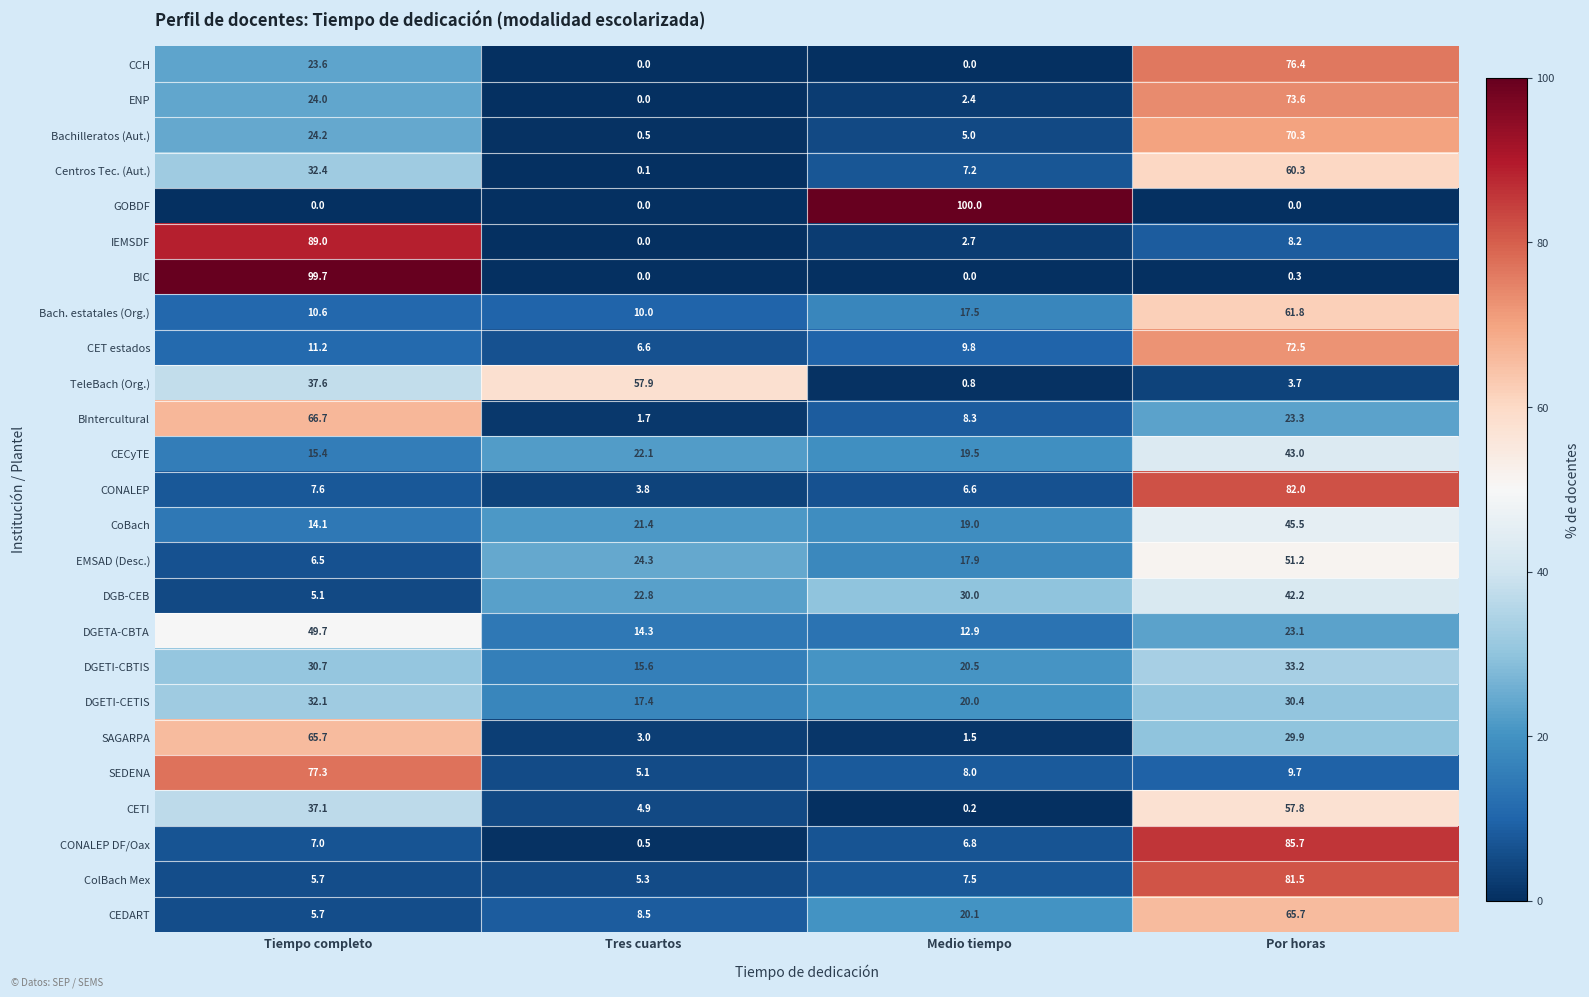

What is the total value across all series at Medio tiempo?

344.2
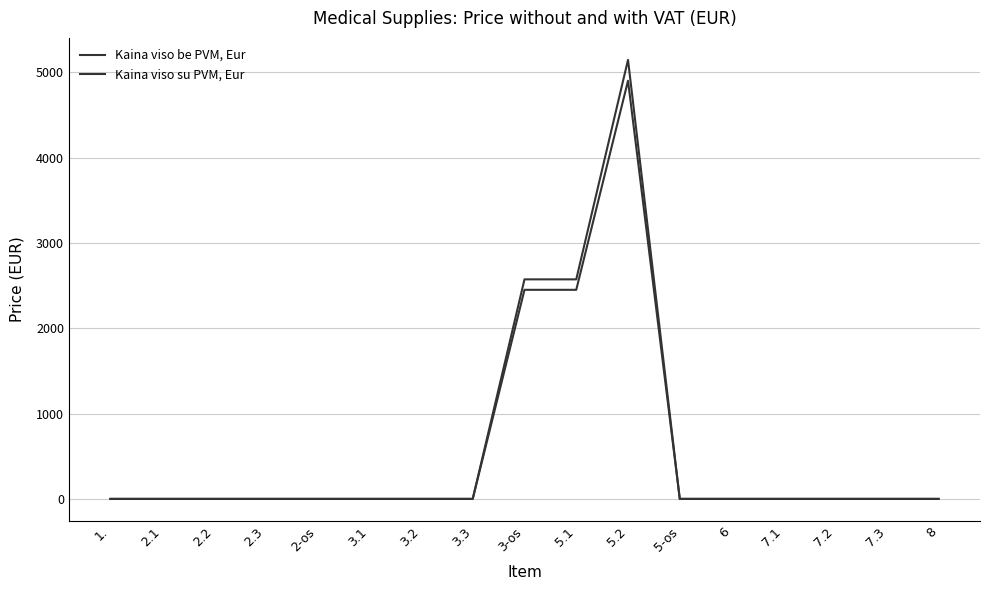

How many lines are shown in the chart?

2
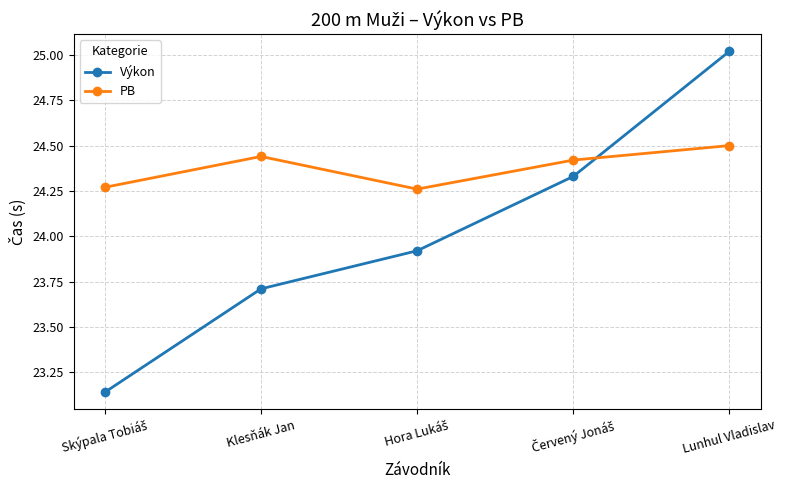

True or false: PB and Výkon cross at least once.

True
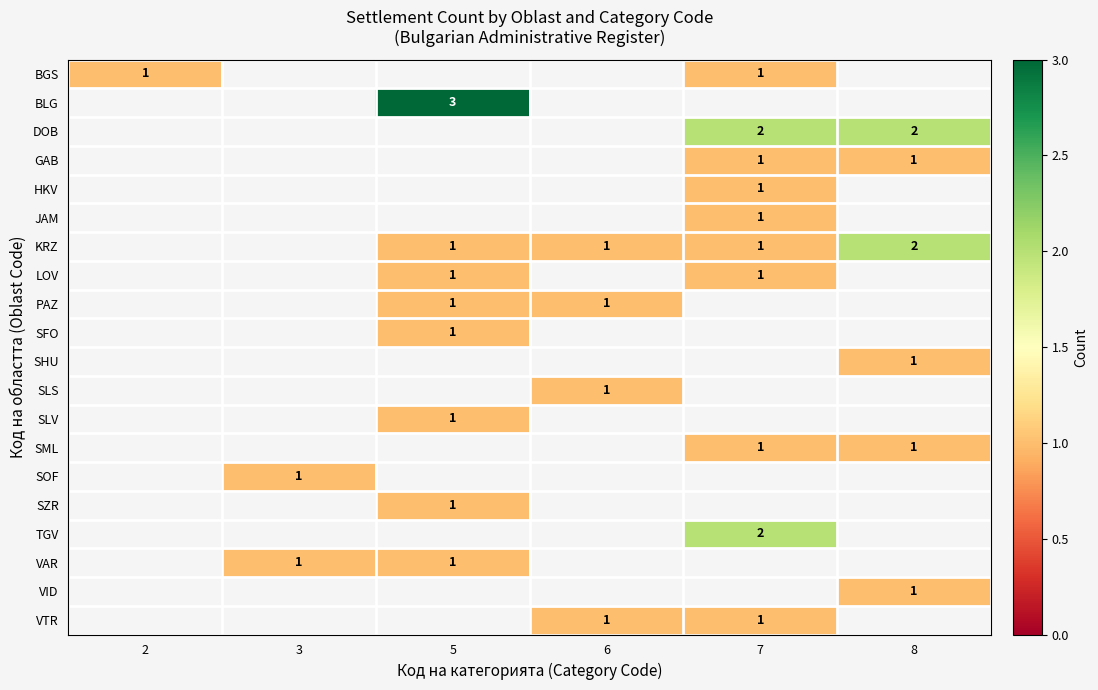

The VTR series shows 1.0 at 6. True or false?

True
☆ ☆ ☆ ☆
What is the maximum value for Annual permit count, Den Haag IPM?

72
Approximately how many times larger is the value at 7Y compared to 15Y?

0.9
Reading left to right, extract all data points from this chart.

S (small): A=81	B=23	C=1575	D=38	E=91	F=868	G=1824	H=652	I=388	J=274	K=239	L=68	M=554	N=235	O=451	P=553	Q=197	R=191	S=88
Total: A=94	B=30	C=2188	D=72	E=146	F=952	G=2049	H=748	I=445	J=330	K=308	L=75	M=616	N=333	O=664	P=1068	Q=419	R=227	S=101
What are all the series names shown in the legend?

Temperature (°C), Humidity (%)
☆ ☆ ☆ ☆
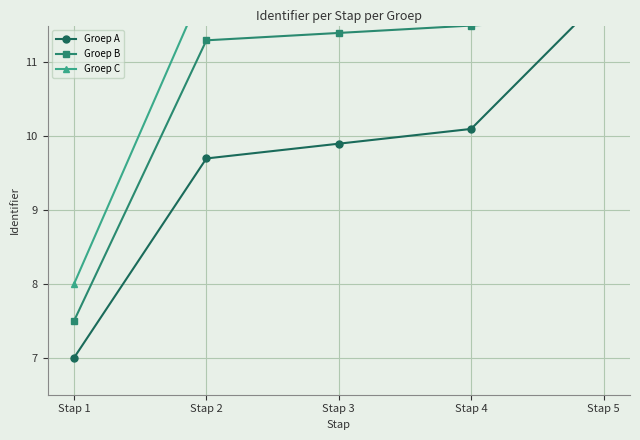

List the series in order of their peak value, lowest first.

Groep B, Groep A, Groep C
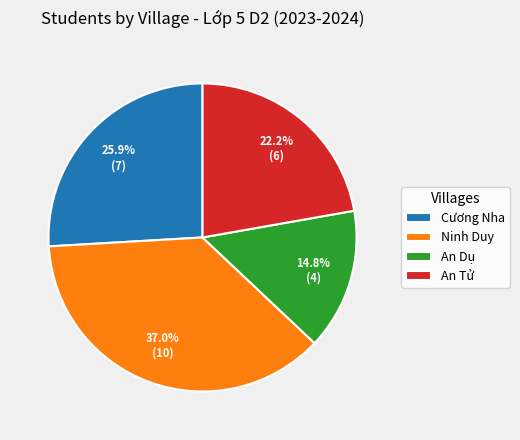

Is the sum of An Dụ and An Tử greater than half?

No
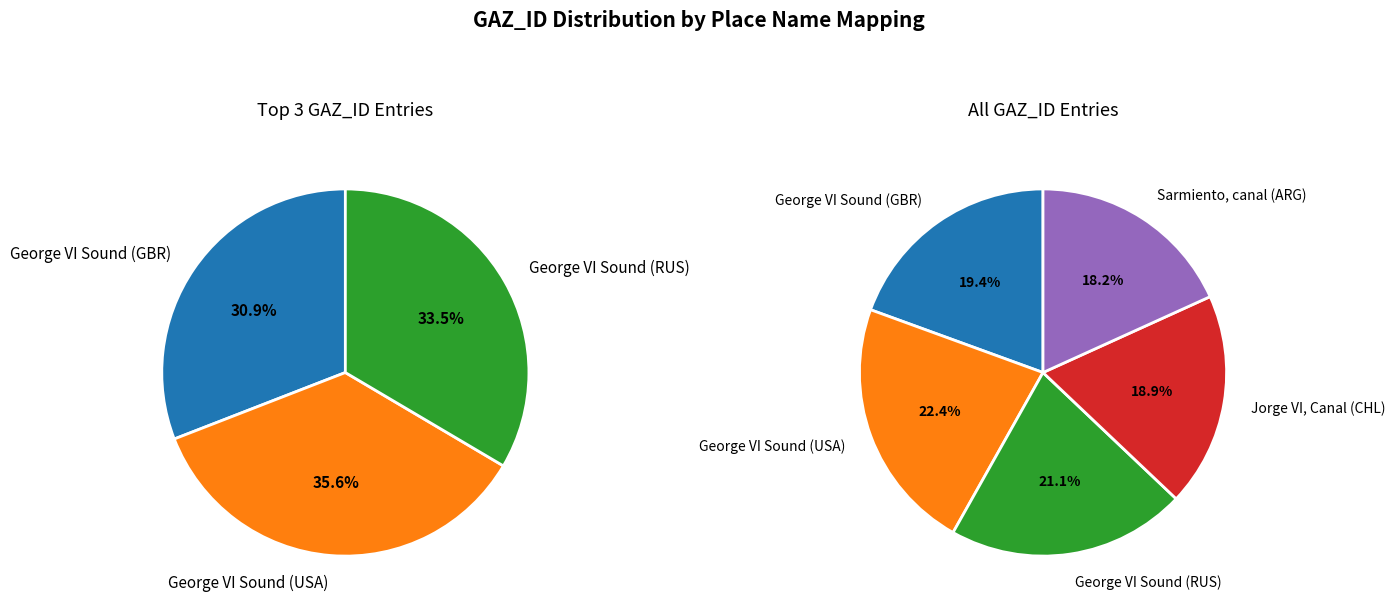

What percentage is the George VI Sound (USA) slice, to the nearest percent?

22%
☆ ☆ ☆ ☆
**THE PROBLEM:** Pick out every line in the entries above that contains the word "chart", and copy each of those lines in full.

**TASK RESPONSE:**
How many lines are shown in the chart?
Reading left to right, extract all data points from this chart.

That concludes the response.